• _Texte à examiner_
On peut très sérieusement douter de sa clairvoyance et de son sens de l’urgence à la lecture du communiqué, publié le vendredi 25 février, sur la manière dont il entend orienter un nouveau paquet de négociation avec l’Union européenne : le texte, sans doute préparé à l’avance, ne contient pas la moindre allusion au contexte géopolitique du moment ni l’affirmation des valeurs qui lient la Suisse aux Européens ! Quel manque de tact. Dans la démonstration du décalage qui se creuse entre la Suisse et ses principaux partenaires, depuis la rupture de l’accord-cadre en mai 2021, il pouvait difficilement produire une preuve plus éclatante.

Dès lors, faut-il se résigner à ce que notre pays apparaisse « à côté de la plaque », pleutre ou suiveur, jamais à la hauteur de la situation ? Ou bien peut-on espérer un sursaut, une inspiration, qui conduise le gouvernement à procéder à un profond aggiornamento du positionnement de la Suisse sur la scène internationale ?

• _Données ci-dessous_
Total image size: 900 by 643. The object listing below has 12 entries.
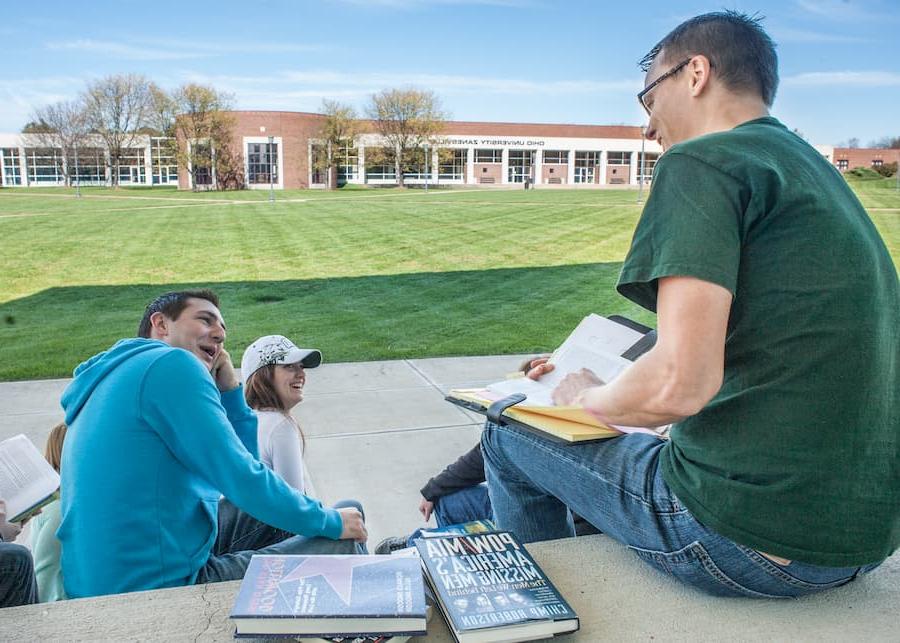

• _À faire_
1 - Recopiez tel quel le passage du texte sur la Suisse et l'Union européenne qui commence par « Dès lors, faut-il » et se poursuit jusqu'à « la scène internationale ? ».
2 - Donnez la suite du texte sur la Suisse et l'Union européenne, à partir de sa dernière phrase.

• _Réponses aux exercices_
1 -
Dès lors, faut-il se résigner à ce que notre pays apparaisse « à côté de la plaque », pleutre ou suiveur, jamais à la hauteur de la situation ? Ou bien peut-on espérer un sursaut, une inspiration, qui conduise le gouvernement à procéder à un profond aggiornamento du positionnement de la Suisse sur la scène internationale ?

2 -
Plus rien ne justifie une voie solitaire et particulière de la Suisse sur le plan européen. Le monde multilatéral dans lequel la Confédération pouvait jouer sa partition en solo est mort, broyé par les colonnes de chars que Poutine a lancées sur les routes d’Ukraine. Cet édifice multilatéral, pour partie localisé dans la Genève internationale, ne sera pas rétabli avant longtemps. Dans l’immédiat, l’ONU étant paralysée par le droit de veto des Russes au Conseil de sécurité, seule l’Union européenne a la capacité d’agir efficacement face à la menace. Notre gouvernement doit saisir la portée et les conséquences de cette nouvelle donne. Il doit revoir le logiciel qui tourne depuis une trentaine d’années et encadre notre politique étrangère.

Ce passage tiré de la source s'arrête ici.